Re: Restrict <CRLF> to the value \r\n ... the instance is <CRLF>\r\n</CRLF> ... error on validation -- why?

The Xerces parser is reporting the value of the "value" attribute to 
Saxon as two spaces. (The debugger also shows a private field indicating 
that the unnormalized value of the attribute is "& CR;& LF;" without the 
spaces.

So it's XML attribute value normalization that's to blame.
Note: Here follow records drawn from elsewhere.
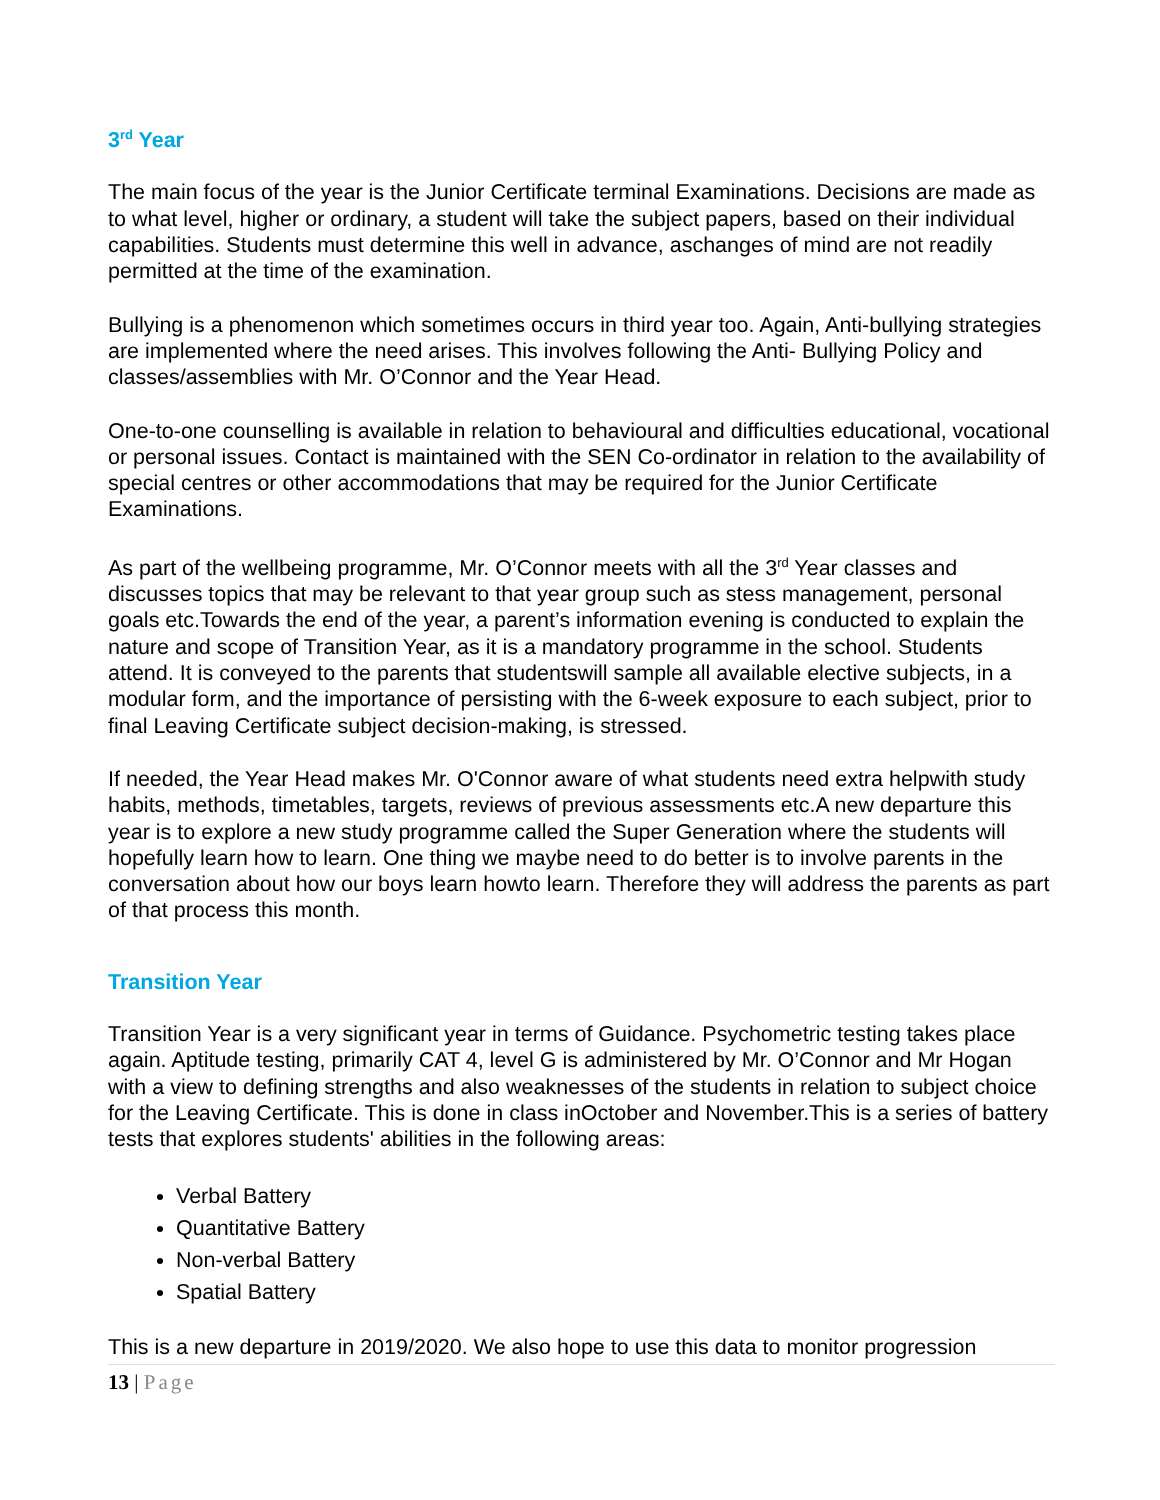3<sup>rd</sup> Year
The main focus of the year is the Junior Certificate terminal Examinations. Decisions are made as to what level, higher or ordinary, a student will take the subject papers, based on their individual capabilities. Students must determine this well in advance, aschanges of mind are not readily permitted at the time of the examination.
Bullying is a phenomenon which sometimes occurs in third year too. Again, Anti-bullying strategies are implemented where the need arises. This involves following the Anti- Bullying Policy and classes/assemblies with Mr. O’Connor and the Year Head.
One-to-one counselling is available in relation to behavioural and difficulties educational, vocational or personal issues. Contact is maintained with the SEN Co-ordinator in relation to the availability of special centres or other accommodations that may be required for the Junior Certificate Examinations.
As part of the wellbeing programme, Mr. O’Connor meets with all the 3<sup>rd</sup> Year classes and discusses topics that may be relevant to that year group such as stess management, personal goals etc.Towards the end of the year, a parent’s information evening is conducted to explain the nature and scope of Transition Year, as it is a mandatory programme in the school. Students attend. It is conveyed to the parents that studentswill sample all available elective subjects, in a modular form, and the importance of persisting with the 6-week exposure to each subject, prior to final Leaving Certificate subject decision-making, is stressed.
If needed, the Year Head makes Mr. O'Connor aware of what students need extra helpwith study habits, methods, timetables, targets, reviews of previous assessments etc.A new departure this year is to explore a new study programme called the Super Generation where the students will hopefully learn how to learn. One thing we maybe need to do better is to involve parents in the conversation about how our boys learn howto learn. Therefore they will address the parents as part of that process this month.
Transition Year
Transition Year is a very significant year in terms of Guidance. Psychometric testing takes place again. Aptitude testing, primarily CAT 4, level G is administered by Mr. O’Connor and Mr Hogan with a view to defining strengths and also weaknesses of the students in relation to subject choice for the Leaving Certificate. This is done in class inOctober and November.This is a series of battery tests that explores students' abilities in the following areas:
Verbal Battery
Quantitative Battery
Non-verbal Battery
Spatial Battery
This is a new departure in 2019/2020. We also hope to use this data to monitor progression
13 | Page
If you wrote value="& #13;& #10;" then the value would not be 
normalized; I'm not sure why that isn't true if you use named entity 
references, but I'm sure someone has studied the small print.

Michael Kay
Saxonica


On 24/10/2012 13:55, Costello, Roger L. wrote:
> Hello Folks,
>
> The following schema declares two ENTITIES, one for carriage return and one for line feed. And then it restricts the value of the <CRLF> element by referencing those ENTITIES.
>
> -------------------------------------------------
>                  CRLF.xsd
> -------------------------------------------------
> <?xml version="1.0" encoding="UTF-8"?>
> <!DOCTYPE xs:schema [
> <!ENTITY CR "&#13;">
> <!ENTITY LF "&#10;">
> ]>
> <xs:schema xmlns:xs="http://www.w3.org/2001/XMLSchema">
>
>      <xs:element name="Test">
>          <xs:complexType>
>              <xs:sequence>
>                  <xs:element name="CRLF" maxOccurs="unbounded">
>                      <xs:simpleType>
>                          <xs:restriction base="xs:string">
>                              <xs:pattern value="&CR;&LF;"/>
>                          </xs:restriction>
>                      </xs:simpleType>
>                  </xs:element>
>              </xs:sequence>
>          </xs:complexType>
>      </xs:element>
>
> </xs:schema>
>
> In an instance document the value of <CRLF> should be a carriage return followed by a line feed, right?
>
> -------------------------------------------------
>                  CRLF.xml
> -------------------------------------------------
> <?xml version="1.0" encoding="UTF-8"?>
> <Test>
>          <CRLF>&#13;&#10;</CRLF>
> </Test>
>
> However, when I validate that instance document I get this error message:
>
>      The content "\r\n" of element <CRLF> does not match
>      the required simple type. Value "\r\n" contravenes the
>      pattern facet "  " of the type of element CRLF.
>
> That makes no sense. The pattern facet clearly specifies "\r\n"
>
> What am I doing wrong?
>
> /Roger
>
>

Received on Wednesday, 24 October 2012 13:32:56 UTC